By Media Office Staff
California and the Mexican state of Jalisco have signed a memorandum of understanding (MOU) to collaborate and reaffirm a commitment to share knowledge on clean energy efforts to combat climate change.
The MOU, which was signed March 9, builds on years of collaboration between California and Jalisco State and the Mexican federal government on energy efficiency. The partnership has led to the recent opening of a lighting efficiency center in Jalisco. The center is modeled on the California Lighting Technology Center at the University of California, Davis.
Jalisco, like California, is at the forefront in researching and deploying clean energy technology. The 15,000-square-foot lighting center was created to accelerate the development and adoption of energy-efficient lighting and daylighting technologies. Such efforts can help Mexico meet its long-term energy efficiency and greenhouse gas emission reduction goals.
Commissioner J. Andrew McAllister of the California Energy Commission (CEC) attended the opening ceremony for the Centro de Tecnología en Iluminación (CTI) at the Universidad Autónoma de Guadalajara.
“The CTI is an example of how we will find solutions that apply here, there and far beyond—through collaboration. These actions are going to change Mexico and the world,” McAllister said at the December ceremony.

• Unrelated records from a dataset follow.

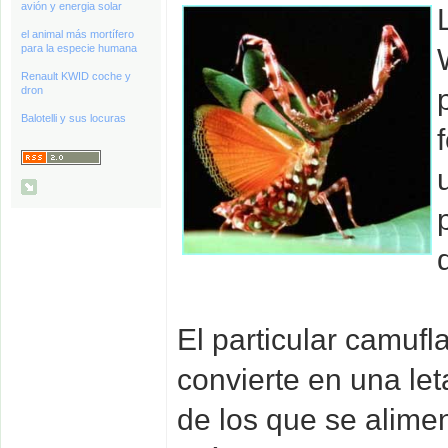
avión y energia solar
el animal más mortífero
para la especie humana
Renault KWID coche y
dron
Balotelli y sus locuras
El particular camufl
convierte en una let
de los que se alime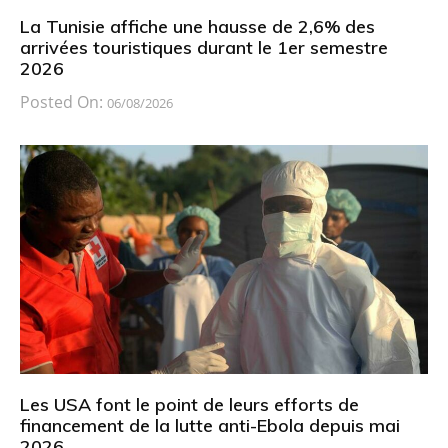
La Tunisie affiche une hausse de 2,6% des
arrivées touristiques durant le 1er semestre
2026
Posted On:
06/08/2026
Les USA font le point de leurs efforts de
financement de la lutte anti-Ebola depuis mai
2026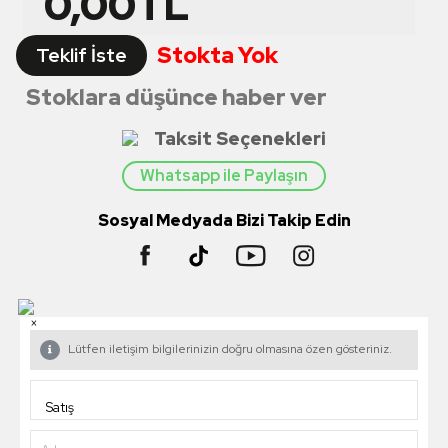
0,00
TL
Stokta Yok
Teklif İste
Stoklara düşünce haber ver
Taksit Seçenekleri
Whatsapp ile Paylaşın
Sosyal Medyada Bizi Takip Edin
×
Lütfen iletişim bilgilerinizin doğru olmasına özen gösteriniz.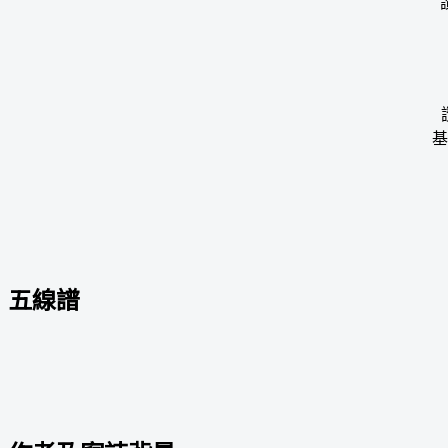
基
五線譜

The center, which highlights the university’s futuristic lighting technology, has 11 laboratories that can simulate a range of environments such as retail, classroom, and health care. With space for research, demonstrations, and benchmark testing, the facility will help support technological innovations. The plan is to build talent and human capital for Mexico’s lighting industry by offering on-site training and certification.
The center’s roots can be traced to a 2016 MOU signed by CEC Chair Robert B. Weisenmiller and Jalisco Governor Aristóteles Sandoval at the Climate Summit of the Americas in Guadalajara, Mexico. The MOU supported cooperation on clean energy policies and programs involving energy efficiency, renewable energy development and grid integration, and low- and zero-emission vehicles.
In 2017, the Mexican Ministry of Energy and the Mexican Council for Science and Technology awarded funds to the Universidad Autónoma de Guadalajara to partner with UC Davis to establish the center. The facility provides the vehicle to translate energy-efficient research into action and train professionals with the information to implement it.